President Miguel de la Madrid and his classically beautiful blonde wife, Paloma, came to power at the pleasure of Fidel Velazquez, the aging leader of the CTM, Mexico's largest labor union.

As President and First Lady, the Madrids were far more visible and important to people such as Riding, and were indeed powerful, but they were merely transient figures. There's a new gringo-educated President every six years, but Fidel Velazquez led the CTM until his death in 1997 at the age of 97.

Ignorant Rhetoric

Riding sees none of this, and his facts, though often accurate in themselves, are turned to the service of surprisingly ignorant rhetoric, in a truly masterful demonstration of the art of telling the truth in order to deceive. This is very unfortunate, as the book is the most widely-distributed and intellectually accessible general reference in English on Mexico.

The Caste War of Yucatan

By Nelson Reed

Gripping true history of the Maya resistance

The modern history of the North American continent began here in Quintana Roo, the site of the first Spanish landing on the mainland. The story of Quintana Roo is the story of Mexico in miniature. Nelson Reed's book is by far the most authoritative history of Quintana Roo ever published in English. Although closely focused on the Maya rebellion that began in 1847 and continued well into the 20th Century, The Caste War of Yucatan presents a sensitive, accurate and comprehensive picture of the entire history of the Yucatan Peninsula, with many important insights into the history of Mexico as well. Published by the Stanford University Press and not always easily available in book stores, it is well worth special-ordering. Meticulously researched but written in a gripping narrative style that reads like a popular novel, this book is entertaining, horrifying, sad and always profoundly fascinating. Very highly recommended.

Order this book: Caste War of Yucatan

Mexico: The Struggle for Modernity

By Charles D. Cumberland

Uniquely fair scholarly appraisal of Revolution

Published in the late '60s by Oxford University Press and now out of print, Mexico: The Struggle for Modernity is unique in the fundamental fairness of its portrait of the Mexican Revolution and the accomplishments of the ruling party in transforming the country. Among English-speaking experts, Cumberland was almost alone in correctly assessing the positive trends that followed the consolidation of power in the post-revolutionary period. His description of the conditions that caused the Revolution in the first place is filled with dramatic facts and statistics rarely cited elsewhere: In 1893, 800 of every thousand live-born children died before reaching the age of one. In 1910, average national life expectancy was 30.

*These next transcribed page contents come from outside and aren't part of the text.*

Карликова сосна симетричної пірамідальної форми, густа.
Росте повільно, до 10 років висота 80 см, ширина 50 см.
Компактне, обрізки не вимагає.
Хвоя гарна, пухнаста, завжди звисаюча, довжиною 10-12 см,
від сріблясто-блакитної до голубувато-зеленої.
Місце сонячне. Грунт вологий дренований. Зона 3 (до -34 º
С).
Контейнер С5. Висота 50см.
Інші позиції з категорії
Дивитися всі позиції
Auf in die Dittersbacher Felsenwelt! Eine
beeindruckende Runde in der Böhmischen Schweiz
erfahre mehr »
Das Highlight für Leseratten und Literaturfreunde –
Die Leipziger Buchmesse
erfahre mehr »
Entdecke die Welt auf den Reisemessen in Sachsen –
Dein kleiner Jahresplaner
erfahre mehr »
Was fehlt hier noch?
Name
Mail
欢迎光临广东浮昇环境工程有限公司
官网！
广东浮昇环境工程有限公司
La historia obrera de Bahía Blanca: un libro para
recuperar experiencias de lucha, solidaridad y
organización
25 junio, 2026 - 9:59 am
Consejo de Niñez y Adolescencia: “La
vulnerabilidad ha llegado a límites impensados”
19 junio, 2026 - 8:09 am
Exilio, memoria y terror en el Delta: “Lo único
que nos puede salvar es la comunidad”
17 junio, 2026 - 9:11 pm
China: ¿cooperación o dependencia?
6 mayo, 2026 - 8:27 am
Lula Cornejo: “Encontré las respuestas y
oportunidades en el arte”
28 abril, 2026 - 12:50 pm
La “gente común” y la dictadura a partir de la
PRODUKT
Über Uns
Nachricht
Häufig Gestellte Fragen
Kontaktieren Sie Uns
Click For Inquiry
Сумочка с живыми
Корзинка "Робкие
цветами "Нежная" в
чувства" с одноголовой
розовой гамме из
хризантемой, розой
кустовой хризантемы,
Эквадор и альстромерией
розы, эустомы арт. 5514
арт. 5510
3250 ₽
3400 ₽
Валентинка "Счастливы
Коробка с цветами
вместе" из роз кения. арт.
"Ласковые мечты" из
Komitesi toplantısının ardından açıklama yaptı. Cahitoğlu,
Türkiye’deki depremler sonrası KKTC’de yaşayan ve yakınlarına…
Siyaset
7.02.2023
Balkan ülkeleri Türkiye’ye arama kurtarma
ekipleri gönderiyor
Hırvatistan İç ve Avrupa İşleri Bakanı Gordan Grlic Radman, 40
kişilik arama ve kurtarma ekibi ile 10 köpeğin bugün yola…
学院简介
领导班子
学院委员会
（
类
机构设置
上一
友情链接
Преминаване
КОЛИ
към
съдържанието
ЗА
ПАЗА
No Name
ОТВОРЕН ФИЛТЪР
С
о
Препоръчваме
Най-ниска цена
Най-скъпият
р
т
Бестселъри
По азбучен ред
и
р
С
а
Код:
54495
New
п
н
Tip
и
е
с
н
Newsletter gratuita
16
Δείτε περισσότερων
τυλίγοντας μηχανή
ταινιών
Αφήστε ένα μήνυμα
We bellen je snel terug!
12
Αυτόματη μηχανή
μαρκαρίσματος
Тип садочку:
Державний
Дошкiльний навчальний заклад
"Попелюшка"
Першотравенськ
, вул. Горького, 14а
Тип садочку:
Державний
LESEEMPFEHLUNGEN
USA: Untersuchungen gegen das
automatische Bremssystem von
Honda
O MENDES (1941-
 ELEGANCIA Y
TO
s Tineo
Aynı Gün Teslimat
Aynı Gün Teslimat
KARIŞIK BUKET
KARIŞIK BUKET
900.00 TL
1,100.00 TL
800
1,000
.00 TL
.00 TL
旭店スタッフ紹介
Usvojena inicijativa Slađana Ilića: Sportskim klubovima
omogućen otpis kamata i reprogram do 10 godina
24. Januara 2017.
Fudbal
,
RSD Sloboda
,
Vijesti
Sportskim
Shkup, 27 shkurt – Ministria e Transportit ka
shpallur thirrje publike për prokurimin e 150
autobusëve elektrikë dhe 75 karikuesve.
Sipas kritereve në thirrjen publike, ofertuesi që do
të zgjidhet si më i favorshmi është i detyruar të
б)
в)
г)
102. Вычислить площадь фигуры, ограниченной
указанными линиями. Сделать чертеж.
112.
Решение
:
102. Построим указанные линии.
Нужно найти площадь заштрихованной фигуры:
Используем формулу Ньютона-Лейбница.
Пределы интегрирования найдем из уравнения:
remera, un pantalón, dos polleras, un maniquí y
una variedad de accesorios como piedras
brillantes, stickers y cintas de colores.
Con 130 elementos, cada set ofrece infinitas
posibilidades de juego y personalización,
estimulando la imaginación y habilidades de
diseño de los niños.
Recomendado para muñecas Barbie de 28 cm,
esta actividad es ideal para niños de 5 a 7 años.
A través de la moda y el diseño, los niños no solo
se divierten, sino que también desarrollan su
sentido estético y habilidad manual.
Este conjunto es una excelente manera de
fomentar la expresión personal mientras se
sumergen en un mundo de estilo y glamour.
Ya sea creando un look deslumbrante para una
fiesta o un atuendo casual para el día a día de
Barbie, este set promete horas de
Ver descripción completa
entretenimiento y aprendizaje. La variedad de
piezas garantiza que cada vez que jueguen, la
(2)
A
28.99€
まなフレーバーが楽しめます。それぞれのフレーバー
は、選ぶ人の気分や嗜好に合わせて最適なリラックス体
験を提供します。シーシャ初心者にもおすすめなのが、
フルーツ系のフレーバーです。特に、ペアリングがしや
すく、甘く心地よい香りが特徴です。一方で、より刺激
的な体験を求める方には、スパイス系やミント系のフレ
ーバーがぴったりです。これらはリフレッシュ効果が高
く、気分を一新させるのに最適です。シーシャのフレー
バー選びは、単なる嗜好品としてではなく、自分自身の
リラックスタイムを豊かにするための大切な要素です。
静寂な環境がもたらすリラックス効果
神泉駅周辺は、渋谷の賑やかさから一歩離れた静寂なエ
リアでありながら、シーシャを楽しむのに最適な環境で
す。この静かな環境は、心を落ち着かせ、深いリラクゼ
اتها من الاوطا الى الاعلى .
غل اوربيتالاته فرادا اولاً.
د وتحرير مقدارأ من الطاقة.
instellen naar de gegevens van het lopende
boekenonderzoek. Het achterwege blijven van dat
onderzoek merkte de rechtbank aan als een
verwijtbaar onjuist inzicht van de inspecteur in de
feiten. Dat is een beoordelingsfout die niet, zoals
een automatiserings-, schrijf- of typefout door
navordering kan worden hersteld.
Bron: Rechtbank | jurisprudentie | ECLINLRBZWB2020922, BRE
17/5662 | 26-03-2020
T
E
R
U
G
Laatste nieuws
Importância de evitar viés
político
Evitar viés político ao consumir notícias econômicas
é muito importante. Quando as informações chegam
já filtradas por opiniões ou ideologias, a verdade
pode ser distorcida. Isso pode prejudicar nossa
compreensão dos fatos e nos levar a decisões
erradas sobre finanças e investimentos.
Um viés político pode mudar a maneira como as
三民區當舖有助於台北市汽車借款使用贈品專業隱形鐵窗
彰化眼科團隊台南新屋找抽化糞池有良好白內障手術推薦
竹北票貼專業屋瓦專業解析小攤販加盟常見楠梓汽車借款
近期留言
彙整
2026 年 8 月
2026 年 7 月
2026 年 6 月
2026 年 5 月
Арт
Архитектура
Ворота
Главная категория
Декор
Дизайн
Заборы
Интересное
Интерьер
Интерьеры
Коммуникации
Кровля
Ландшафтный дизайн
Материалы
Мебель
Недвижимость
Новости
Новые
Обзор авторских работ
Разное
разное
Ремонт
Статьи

His brief account of the seizure of the petroleum industry in 1938 by President Lazaro Cardenas is the single best analysis of the issues I have ever read. The foreign-owned oil companies simply refused to accept the legal authority of the Mexican government to regulate their finances, production practices and labor relations, among other issues. Despite all efforts to achieve a peaceful solution, they finally gave Cardenas no alternative but to seize the industry in order to assert Mexican sovereignty. Much of Mexico's image problem has its roots in the anti-Mexican campaign undertaken by the oil companies in order to create a hostile climate of opinion in which the United States would intervene to reverse the expropriation. This might have actually taken place except for the outbreak of World War II and the more pressing priority of assuring Mexico's full cooperation against the Nazis.

Accurate data

Cumberland's review of Mexico's post-World War II progress is especially interesting for its accurate data on highly politicized programs such as the universally denounced land reforms. Many seized properties were put in the hands of ejidos (government-sponsored cooperatives based on traditional, pre-Conquest, indigenous forms of communal and collective land tenure).

Although difficult to find, this book is the single most objective short history of Mexico in English, and one of the few works that presents a view substantially different from the standard Third World cliché. It is absolutely necessary reading for anyone with a serious interest in Mexican economics.